Failure Modes / Agency / Workflow Misalignment

Workflow Misalignment

Uses an execution pattern, cadence, handoff style, approval flow, or collaboration process that conflicts with the user's expected workflow or the task's operational structure. Unlike Planning Failure, the steps may be logically valid but mismatched to how the work should be done. Unlike Escalation Failure, it can include over-involving, under-involving, or sequencing people incorrectly, not only failing to pause for required oversight.

Examples

FAIL

Right result, wrong process

The code may even be good, but a single 4,000-line drop onto main violates how the team works — small reviewed PRs — and the work is rejected on process, not correctness.

User: Implement the notifications feature we scoped yesterday. Assistant: Feature complete! I've pushed everything to main — 4,000 lines across 32 files, including the schema changes and a drive-by cleanup of the email module. User: We do small PRs with review here. Now I have to revert all of this and we'll re-do it in pieces.
WARN

Cadence mismatch accumulating

No single step is wrong, but the model batches a week of decisions into one end-of-task dump when the user's workflow runs on daily check-ins — every decision is now a fait accompli.
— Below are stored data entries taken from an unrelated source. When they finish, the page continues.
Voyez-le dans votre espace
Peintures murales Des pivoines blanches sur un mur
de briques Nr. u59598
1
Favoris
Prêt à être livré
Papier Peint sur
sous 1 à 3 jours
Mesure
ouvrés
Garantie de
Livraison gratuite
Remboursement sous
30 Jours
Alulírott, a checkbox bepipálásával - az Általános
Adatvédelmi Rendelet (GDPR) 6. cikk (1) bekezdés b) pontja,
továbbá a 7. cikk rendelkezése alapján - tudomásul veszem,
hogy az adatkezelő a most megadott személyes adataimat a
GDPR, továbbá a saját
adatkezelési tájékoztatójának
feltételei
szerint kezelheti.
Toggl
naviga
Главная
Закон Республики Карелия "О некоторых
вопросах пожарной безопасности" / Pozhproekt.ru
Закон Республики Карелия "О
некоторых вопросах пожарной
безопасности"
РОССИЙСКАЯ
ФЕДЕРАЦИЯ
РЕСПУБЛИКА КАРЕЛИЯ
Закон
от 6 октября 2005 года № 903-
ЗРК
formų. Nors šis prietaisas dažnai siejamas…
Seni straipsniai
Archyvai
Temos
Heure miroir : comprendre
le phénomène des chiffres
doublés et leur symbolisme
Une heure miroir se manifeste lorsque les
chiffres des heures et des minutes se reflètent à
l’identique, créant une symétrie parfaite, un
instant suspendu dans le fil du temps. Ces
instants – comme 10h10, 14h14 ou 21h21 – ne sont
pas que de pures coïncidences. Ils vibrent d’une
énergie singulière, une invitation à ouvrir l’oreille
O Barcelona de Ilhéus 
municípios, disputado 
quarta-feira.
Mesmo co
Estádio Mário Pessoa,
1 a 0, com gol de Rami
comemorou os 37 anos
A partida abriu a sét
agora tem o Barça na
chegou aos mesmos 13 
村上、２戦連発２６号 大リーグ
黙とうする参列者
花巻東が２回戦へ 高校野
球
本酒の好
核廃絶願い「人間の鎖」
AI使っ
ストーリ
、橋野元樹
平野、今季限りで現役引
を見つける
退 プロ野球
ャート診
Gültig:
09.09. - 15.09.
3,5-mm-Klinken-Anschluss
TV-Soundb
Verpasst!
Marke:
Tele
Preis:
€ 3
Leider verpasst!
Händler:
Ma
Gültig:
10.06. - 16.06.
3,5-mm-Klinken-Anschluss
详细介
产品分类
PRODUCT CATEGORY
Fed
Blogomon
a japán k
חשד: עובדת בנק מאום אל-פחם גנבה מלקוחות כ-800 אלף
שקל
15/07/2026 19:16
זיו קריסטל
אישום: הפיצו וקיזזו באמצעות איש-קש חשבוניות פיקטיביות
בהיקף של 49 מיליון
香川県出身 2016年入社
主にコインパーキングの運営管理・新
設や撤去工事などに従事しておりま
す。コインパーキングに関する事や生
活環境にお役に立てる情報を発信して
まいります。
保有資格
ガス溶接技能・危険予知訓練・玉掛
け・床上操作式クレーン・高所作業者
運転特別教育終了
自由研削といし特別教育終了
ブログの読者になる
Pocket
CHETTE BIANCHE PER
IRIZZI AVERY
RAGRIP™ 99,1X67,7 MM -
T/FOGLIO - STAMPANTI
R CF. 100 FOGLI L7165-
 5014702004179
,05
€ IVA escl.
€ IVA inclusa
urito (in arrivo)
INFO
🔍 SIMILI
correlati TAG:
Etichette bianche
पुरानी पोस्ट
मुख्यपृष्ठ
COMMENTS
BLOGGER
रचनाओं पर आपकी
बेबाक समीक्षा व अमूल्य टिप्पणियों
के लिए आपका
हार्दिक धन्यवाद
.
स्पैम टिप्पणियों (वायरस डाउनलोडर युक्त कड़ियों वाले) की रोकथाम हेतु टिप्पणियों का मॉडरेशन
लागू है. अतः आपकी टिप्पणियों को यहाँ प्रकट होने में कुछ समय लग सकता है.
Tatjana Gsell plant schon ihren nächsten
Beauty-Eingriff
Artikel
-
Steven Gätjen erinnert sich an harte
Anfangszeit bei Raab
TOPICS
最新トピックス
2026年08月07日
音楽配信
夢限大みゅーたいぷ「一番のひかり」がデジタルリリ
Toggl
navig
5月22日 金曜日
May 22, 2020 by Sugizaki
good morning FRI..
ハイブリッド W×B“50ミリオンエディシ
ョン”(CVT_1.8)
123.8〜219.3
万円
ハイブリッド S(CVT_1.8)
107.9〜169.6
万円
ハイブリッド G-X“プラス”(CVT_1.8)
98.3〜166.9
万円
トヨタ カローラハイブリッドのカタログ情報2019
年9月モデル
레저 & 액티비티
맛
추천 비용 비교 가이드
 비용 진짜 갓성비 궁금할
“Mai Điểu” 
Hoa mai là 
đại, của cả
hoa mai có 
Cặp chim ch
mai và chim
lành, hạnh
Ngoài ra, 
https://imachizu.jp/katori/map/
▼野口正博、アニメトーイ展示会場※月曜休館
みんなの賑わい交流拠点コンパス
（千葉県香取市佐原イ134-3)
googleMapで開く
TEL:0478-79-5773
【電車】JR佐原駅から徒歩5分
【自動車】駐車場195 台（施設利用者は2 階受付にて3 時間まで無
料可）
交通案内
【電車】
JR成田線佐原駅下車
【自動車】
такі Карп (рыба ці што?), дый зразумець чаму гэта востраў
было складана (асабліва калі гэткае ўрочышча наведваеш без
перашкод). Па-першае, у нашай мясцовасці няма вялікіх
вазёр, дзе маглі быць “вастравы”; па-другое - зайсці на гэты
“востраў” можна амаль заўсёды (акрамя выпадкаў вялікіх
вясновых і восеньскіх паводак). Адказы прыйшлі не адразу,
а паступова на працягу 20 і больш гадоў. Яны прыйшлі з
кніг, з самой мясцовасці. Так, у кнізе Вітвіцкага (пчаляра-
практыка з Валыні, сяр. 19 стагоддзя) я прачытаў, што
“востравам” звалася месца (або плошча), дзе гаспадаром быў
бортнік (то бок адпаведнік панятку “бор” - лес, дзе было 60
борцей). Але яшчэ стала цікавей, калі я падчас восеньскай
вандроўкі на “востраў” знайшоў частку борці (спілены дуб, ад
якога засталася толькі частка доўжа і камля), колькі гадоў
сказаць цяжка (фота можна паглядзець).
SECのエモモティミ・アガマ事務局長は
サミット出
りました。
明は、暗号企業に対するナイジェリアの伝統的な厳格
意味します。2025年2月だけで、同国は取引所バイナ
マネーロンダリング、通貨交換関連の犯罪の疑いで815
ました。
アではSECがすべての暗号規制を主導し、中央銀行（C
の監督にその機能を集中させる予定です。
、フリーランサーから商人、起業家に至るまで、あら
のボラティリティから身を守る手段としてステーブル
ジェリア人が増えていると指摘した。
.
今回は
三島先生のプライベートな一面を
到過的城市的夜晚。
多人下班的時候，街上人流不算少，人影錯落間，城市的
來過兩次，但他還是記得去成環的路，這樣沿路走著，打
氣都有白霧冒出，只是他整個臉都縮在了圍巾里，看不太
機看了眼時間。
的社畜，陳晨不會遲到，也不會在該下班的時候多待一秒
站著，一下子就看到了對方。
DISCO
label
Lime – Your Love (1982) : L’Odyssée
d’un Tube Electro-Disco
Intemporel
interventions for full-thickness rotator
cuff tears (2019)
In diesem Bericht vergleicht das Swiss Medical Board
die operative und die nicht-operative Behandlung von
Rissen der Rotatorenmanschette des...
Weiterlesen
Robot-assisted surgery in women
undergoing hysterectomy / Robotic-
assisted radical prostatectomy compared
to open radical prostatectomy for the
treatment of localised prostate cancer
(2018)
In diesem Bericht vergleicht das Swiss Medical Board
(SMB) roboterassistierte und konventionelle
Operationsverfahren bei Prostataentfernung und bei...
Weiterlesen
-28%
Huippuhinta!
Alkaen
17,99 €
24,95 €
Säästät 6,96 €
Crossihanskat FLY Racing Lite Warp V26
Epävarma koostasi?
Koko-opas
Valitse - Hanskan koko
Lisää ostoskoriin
User: Implement the notifications feature we scoped yesterday. I like to stay in the loop as things take shape. [… five days of autonomous work, no check-ins …] Assistant: Here's everything: I chose WebSockets over polling, switched the queue to Redis, and restructured the settings page to fit the new preferences UI. Walkthrough below.
PASS

Process matched to the team

The model asks how the team ships once, then works in the team's grain — incremental pieces, review gates, decisions surfaced while they're still cheap to change.

User: Implement the notifications feature we scoped yesterday. Assistant: Quick process check first: small PRs against a feature branch with your review on each? If so, I'll start with PR 1 — the schema migration — and flag the WebSockets-vs-polling decision for you before I build on either.

Why it happens

01

Workflow norms are tacit. Teams rarely write down their cadence, review flow, or handoff conventions, so the operational structure the model is supposed to fit exists mostly in the user's head and never reaches the prompt.

02

Training data teaches generic task execution, not organizational process. Public text contains many examples of how to do work and few of how particular teams sequence, approve, and hand off work, so the model defaults to a generic pattern.

03

Preference tuning evaluates responses one at a time. Raters judge whether an answer is good, not whether the pacing, batching, and check-in rhythm across a whole engagement fit how the requester works, so process fit is invisible to the reward signal.

04

The model carries no durable memory of a team's conventions. Process preferences expressed in one session do not persist, so each new task restarts from the generic default and repeats the same mismatch.

05

Scaffold designers bake in workflow assumptions, such as when to ask for review, how much to batch, and what to automate. Those defaults encode one imagined user, and every real workflow that differs inherits the mismatch.

06

Workflow violations produce weak immediate feedback. A correct result delivered through the wrong process often gets accepted anyway, so neither training nor deployment generates a clear signal that the process itself was the failure.

Detection Approaches

Categories of checks that can identify the issue. These are strategies, not specific implementations.

⚖️

LLM-as-judge evaluation

Give the judge the stated process expectations — review flow, check-in cadence, batch size — and score the engagement's shape against them, separately from output quality. A 4,000-line push to main can contain excellent code; the judge's question is whether the team's workflow permitted it.

📈

User correction mining

Mine follow-ups for process objections rather than content corrections — "we do small PRs here," "you should have checked in," reverts of work that was technically correct. These signal that the result was fine and the workflow was the failure, a distinction content-quality metrics never surface.

🧪

Golden-set evals

Script engagements with explicit process constraints — "keep me in the loop," "feature branch with review on each piece" — and score process compliance directly — check-in count, decision points surfaced before commitment, batch sizes. Correct output delivered through the wrong process scores as a failure.

Mitigation Approaches

High-level reliability strategies that reduce how often this failure occurs.

📝

Instruction constraints

Write the workflow down where the model sees it on every task — PR size limits, review gates, check-in cadence, which decisions need a human before commitment. The norms are tacit, so the model defaults to generic execution; a process section in the system prompt or project instructions is the cheapest fix because it attacks the actual gap, which is that nobody told it.

🪜

Task decomposition

Default to incremental delivery even when no process is stated — small reviewable units, decisions surfaced while they're still cheap to change, a process check before the first piece, as in the ok example. A 4,000-line drop is unrecoverable in any team's workflow; small pieces are merely suboptimal in some, which makes incremental the right prior.

💾

Persistent process memory

Persist elicited preferences — "we do small PRs with review," "daily check-ins" — across sessions in durable memory or project config, so the one-time process check doesn't reset to the generic default on the next task. Without persistence, every engagement repeats the same mismatch the last one already corrected.